##### ENTRIES SHOWN #####
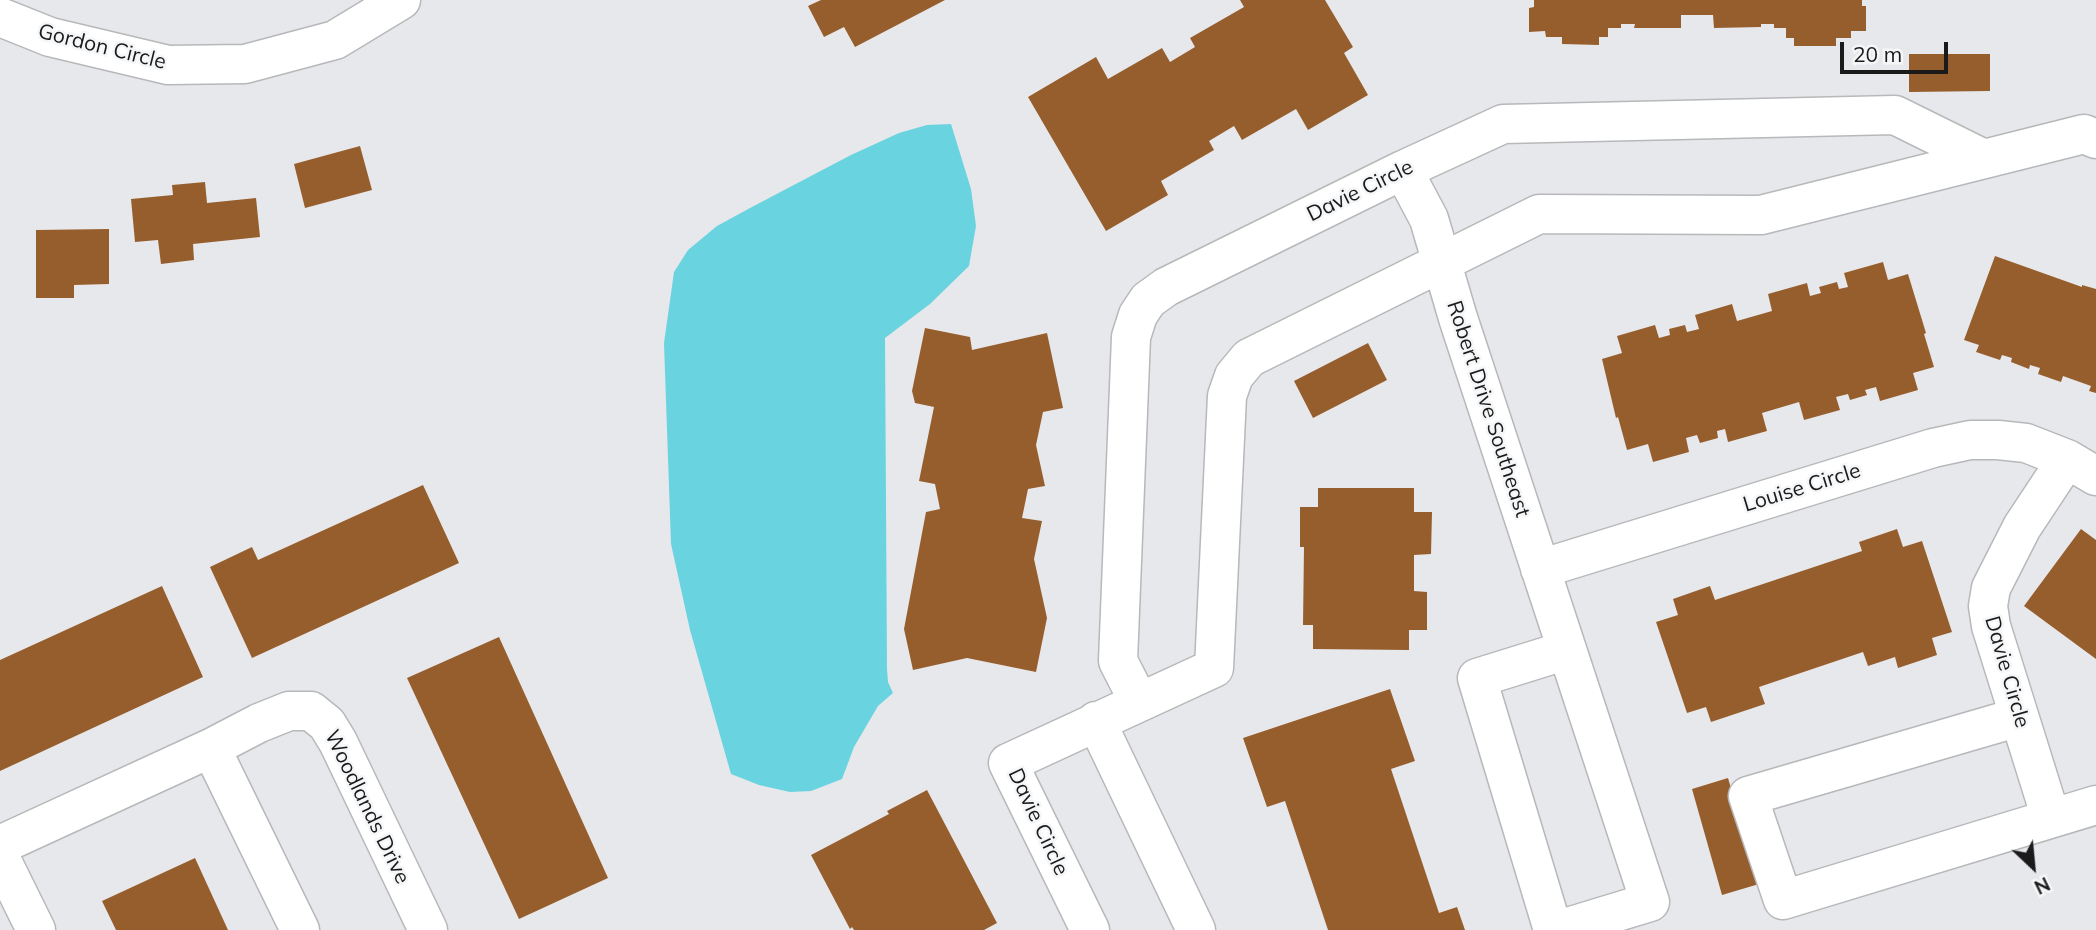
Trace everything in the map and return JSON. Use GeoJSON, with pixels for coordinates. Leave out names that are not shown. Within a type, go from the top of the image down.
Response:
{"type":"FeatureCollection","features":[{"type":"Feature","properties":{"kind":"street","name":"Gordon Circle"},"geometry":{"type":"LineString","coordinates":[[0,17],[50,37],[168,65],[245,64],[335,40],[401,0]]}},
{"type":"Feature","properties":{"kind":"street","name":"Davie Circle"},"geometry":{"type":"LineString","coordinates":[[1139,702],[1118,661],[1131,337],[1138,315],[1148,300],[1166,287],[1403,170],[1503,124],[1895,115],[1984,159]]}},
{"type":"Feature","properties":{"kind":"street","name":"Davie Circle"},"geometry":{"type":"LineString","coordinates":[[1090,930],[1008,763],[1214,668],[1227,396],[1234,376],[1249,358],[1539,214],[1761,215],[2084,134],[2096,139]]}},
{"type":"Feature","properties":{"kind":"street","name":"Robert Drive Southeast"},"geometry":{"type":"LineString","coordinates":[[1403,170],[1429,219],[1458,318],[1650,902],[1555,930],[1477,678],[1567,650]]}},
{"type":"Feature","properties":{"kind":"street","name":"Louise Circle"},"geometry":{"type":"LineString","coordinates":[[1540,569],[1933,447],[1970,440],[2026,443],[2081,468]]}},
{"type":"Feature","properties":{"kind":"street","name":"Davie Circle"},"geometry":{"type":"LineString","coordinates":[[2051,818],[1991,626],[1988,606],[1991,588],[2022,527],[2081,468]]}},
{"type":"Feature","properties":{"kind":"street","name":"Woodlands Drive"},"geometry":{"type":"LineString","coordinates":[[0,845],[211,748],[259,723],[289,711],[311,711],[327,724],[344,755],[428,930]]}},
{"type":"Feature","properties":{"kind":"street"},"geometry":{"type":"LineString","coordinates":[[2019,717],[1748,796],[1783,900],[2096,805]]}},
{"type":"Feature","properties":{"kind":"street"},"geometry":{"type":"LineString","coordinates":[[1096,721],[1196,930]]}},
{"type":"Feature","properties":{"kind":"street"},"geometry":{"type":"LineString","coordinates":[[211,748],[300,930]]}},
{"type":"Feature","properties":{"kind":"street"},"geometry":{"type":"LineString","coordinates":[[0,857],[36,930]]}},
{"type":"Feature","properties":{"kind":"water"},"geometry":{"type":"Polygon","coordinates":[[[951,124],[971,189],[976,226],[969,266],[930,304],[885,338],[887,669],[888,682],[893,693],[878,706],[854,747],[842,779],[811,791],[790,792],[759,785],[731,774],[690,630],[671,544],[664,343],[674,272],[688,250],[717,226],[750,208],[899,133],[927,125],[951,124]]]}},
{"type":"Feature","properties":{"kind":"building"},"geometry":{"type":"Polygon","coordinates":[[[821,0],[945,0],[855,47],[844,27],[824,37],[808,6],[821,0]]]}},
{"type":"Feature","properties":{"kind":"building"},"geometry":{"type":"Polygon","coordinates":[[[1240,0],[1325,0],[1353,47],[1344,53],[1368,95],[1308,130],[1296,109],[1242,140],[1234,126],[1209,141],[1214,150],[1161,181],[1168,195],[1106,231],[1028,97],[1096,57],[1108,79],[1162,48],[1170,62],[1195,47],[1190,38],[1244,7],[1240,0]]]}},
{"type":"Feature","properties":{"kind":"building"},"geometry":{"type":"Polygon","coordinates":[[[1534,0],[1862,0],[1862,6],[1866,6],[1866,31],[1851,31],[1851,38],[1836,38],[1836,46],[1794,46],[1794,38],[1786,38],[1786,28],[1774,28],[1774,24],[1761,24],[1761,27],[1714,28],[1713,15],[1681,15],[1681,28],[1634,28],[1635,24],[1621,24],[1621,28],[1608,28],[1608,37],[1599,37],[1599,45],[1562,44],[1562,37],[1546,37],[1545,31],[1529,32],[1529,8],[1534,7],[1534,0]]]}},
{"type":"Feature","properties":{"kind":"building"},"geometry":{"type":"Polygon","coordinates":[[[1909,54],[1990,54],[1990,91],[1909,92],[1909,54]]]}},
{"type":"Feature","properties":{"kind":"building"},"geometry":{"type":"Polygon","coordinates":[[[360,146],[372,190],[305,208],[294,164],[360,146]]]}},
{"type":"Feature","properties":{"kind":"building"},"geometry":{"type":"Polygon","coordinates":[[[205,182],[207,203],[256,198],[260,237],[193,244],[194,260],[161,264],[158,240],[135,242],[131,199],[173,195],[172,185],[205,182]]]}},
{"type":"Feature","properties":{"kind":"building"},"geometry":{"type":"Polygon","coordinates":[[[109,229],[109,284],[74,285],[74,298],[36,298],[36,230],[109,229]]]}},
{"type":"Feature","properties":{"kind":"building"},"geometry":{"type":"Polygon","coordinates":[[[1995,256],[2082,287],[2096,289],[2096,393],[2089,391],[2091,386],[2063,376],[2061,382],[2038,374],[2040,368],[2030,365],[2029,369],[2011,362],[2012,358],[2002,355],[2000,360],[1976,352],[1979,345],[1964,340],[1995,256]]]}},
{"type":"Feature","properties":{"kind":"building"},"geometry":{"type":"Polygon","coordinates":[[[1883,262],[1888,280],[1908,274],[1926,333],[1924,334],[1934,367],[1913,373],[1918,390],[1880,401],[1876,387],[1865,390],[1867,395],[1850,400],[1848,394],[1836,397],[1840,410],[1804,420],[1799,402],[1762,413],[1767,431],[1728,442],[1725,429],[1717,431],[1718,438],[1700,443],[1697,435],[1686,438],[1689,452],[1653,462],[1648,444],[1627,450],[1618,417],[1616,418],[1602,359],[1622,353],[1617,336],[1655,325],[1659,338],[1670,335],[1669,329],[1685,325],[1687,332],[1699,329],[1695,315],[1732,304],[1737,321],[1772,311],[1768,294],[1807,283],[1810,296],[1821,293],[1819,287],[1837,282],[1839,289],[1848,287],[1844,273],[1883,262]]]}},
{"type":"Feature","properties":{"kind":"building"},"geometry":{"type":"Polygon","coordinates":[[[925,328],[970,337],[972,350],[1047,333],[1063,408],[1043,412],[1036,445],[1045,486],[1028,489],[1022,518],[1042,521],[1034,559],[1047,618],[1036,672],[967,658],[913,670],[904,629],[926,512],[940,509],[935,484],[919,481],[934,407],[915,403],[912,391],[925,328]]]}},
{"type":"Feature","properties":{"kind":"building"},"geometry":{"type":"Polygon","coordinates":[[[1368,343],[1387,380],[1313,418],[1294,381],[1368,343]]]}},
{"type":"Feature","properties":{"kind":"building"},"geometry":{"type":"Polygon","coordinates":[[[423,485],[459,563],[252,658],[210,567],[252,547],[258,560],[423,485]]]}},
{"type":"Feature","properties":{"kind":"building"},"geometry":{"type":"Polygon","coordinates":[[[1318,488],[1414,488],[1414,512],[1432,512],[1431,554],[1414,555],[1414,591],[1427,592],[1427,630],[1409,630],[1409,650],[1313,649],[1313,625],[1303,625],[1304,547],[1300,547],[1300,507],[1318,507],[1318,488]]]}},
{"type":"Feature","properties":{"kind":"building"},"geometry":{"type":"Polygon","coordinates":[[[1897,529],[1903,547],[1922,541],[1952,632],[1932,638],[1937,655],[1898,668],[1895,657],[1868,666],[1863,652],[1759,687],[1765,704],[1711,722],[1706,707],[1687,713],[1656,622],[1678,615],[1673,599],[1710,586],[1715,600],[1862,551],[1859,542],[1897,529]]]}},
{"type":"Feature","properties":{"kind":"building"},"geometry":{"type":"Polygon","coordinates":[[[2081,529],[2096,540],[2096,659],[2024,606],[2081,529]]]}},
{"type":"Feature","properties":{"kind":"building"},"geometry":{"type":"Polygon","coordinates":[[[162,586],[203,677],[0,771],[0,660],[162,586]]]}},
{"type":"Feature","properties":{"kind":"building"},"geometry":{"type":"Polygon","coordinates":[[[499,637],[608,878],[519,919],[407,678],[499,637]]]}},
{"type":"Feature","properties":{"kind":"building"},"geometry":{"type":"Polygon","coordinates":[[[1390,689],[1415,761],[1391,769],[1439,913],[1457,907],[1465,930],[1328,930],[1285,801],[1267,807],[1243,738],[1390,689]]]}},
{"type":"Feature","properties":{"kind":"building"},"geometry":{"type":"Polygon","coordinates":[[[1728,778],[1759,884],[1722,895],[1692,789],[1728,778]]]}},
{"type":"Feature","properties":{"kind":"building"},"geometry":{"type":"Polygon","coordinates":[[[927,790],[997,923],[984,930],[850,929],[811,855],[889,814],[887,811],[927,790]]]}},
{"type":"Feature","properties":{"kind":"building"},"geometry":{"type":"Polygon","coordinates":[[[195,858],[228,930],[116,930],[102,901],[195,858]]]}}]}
#####
Every line holding the string "Drive" should be copied here, so please find those lines in the data.

### REPLY
{"type":"Feature","properties":{"kind":"street","name":"Robert Drive Southeast"},"geometry":{"type":"LineString","coordinates":[[1403,170],[1429,219],[1458,318],[1650,902],[1555,930],[1477,678],[1567,650]]}},
{"type":"Feature","properties":{"kind":"street","name":"Woodlands Drive"},"geometry":{"type":"LineString","coordinates":[[0,845],[211,748],[259,723],[289,711],[311,711],[327,724],[344,755],[428,930]]}},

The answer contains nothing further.